Rain stopped with darkness, and it grew warmer, so that the earth steamed and halos of mist obscured street lights. Dinner was worse than lunch, for the house was, with the cessation of the rain, suddenly and unaccountably still, and the air heavy and lifeless. Gally looked white and nervous in the wavering light of candles, and lingered to give a longing look at the buffet. Beatrice saw the look and herded him firmly into the drawing room. She poured coffee and over it told them, all at once, that there was some question over the manner of Ivan’s death.
“There’s been a post-mortem,” she said, abruptly. “Jacob Wait told me. It seems—his skull was fractured before he was stabbed. Sugar, Gally?”
He started violently, said no and then said yes. She gave him a glance of disapproval.
“One lump?”
“Two,” said Gally, who never took sugar, and took the cup from her hand. “You were saying?”
“They are inclined to think that his skull was fractured—before he was stabbed,” said Beatrice coolly.
“B-but—” said Gally.
“Well?”
Gally was very white; the freckles stood out on his thin face.
“But they—they said the fracture occurred as he fell.”
“They thought it possible. If this later theory is correct, it rather reverses things. If he were already unconscious or stunned by the blow, it would be very much easier for—whoever did it—to approach Ivan and stab him. It would argue less physical strength necessary on the part of the murderer.” She did not look at Marcia but might as well have done so.

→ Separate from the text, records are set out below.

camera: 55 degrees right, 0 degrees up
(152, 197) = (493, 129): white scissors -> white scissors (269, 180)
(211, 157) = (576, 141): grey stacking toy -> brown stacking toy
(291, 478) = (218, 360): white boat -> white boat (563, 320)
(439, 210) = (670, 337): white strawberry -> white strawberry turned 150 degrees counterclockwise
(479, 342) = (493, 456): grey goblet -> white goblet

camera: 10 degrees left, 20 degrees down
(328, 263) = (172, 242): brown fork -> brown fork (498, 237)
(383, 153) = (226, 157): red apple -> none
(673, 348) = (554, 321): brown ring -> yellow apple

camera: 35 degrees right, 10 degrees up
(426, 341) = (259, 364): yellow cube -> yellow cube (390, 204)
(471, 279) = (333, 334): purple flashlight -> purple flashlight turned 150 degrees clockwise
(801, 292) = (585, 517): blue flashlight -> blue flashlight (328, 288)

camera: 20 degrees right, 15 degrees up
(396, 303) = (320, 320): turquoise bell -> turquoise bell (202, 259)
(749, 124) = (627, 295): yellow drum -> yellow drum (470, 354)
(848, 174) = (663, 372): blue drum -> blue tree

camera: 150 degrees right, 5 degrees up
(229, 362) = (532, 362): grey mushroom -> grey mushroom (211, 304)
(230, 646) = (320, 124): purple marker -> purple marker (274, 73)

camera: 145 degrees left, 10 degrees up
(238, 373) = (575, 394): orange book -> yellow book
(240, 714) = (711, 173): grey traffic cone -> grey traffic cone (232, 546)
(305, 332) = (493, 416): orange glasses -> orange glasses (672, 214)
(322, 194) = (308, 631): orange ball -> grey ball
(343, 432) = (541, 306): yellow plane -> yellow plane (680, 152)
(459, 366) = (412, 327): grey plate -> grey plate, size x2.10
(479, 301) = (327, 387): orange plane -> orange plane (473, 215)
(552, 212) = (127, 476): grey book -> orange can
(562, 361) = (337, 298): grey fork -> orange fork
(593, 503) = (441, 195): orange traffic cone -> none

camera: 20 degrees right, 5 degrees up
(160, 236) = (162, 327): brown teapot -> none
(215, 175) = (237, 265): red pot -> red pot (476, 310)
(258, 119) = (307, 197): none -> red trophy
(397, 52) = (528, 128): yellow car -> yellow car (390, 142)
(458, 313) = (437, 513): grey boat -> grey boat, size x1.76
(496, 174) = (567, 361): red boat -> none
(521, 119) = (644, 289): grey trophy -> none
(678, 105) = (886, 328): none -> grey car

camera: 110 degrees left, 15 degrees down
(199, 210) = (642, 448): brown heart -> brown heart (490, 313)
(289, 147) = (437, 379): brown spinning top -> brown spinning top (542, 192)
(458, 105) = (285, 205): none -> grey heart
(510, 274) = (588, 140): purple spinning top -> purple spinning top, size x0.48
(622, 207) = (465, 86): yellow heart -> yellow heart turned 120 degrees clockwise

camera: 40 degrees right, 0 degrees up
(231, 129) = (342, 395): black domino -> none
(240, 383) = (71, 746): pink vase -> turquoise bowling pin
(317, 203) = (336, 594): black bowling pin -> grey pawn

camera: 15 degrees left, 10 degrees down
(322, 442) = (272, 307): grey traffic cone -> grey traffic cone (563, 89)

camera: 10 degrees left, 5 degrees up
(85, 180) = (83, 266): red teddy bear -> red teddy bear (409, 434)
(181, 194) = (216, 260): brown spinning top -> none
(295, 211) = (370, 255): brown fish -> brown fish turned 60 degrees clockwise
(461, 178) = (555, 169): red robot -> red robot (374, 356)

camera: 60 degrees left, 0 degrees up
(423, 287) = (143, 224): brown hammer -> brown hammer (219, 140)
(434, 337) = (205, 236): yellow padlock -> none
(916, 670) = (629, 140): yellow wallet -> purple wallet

“You mean—anybody might have done it? A—a woman, for instance?” said Gally.
“A woman,” said Beatrice. “For instance.”
Gally made an incoherent sound in his throat. Marcia stared into the small black pool of coffee in her cup. Gally said, “I’ll have more coffee, please,” and stood beside Beatrice watching the clear brown stream pouring into his cup as if his life depended upon it.